*Document images with source code*:
··········
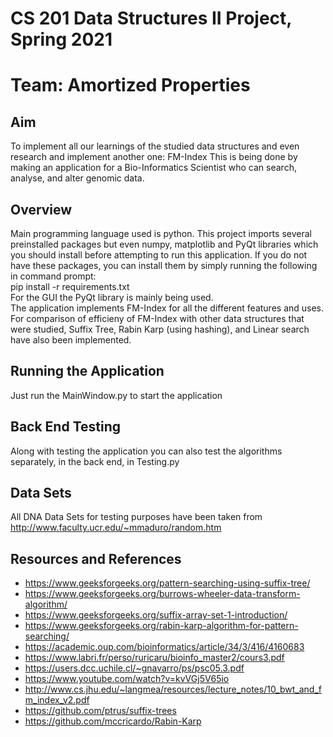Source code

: # CS 201 Data Structures II Project, Spring 2021 
# Team: Amortized Properties

## Aim
To implement all our learnings of the studied data structures and even research and implement another one: FM-Index 
This is being done by making an application for a Bio-Informatics Scientist who can search, analyse, and alter genomic data.

## Overview
Main programming language used is python. This project imports several preinstalled packages but even numpy, matplotlib and PyQt libraries which you should install before attempting to run this application. 
If you do not have these packages, you can install them by simply running the following in command prompt:  
pip install -r requirements.txt   
For the GUI the PyQt library is mainly being used.    
The application implements FM-Index for all the different features and uses. For comparison of efficieny of FM-Index with other data structures that were studied, Suffix Tree, Rabin Karp (using hashing), and Linear search have also been implemented.

## Running the Application
Just run the MainWindow.py to start the application

## Back End Testing
Along with testing the application you can also test the algorithms separately, in the back end, in Testing.py 

## Data Sets
All DNA Data Sets for testing purposes have been taken from http://www.faculty.ucr.edu/~mmaduro/random.htm 
  
## Resources and References 
* https://www.geeksforgeeks.org/pattern-searching-using-suffix-tree/
* https://www.geeksforgeeks.org/burrows-wheeler-data-transform-algorithm/
* https://www.geeksforgeeks.org/suffix-array-set-1-introduction/
* https://www.geeksforgeeks.org/rabin-karp-algorithm-for-pattern-searching/
* https://academic.oup.com/bioinformatics/article/34/3/416/4160683 
* https://www.labri.fr/perso/ruricaru/bioinfo_master2/cours3.pdf   
* https://users.dcc.uchile.cl/~gnavarro/ps/psc05.3.pdf
* https://www.youtube.com/watch?v=kvVGj5V65io 
* http://www.cs.jhu.edu/~langmea/resources/lecture_notes/10_bwt_and_fm_index_v2.pdf
* https://github.com/ptrus/suffix-trees 
* https://github.com/mccricardo/Rabin-Karp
··········
*TASK PROMPT*: Within the entries above, find the string "been" and return each line that holds it.

*SOLUTION TO THE PROBLEM*:
The application implements FM-Index for all the different features and uses. For comparison of efficieny of FM-Index with other data structures that were studied, Suffix Tree, Rabin Karp (using hashing), and Linear search have also been implemented.
All DNA Data Sets for testing purposes have been taken from http://www.faculty.ucr.edu/~mmaduro/random.htm 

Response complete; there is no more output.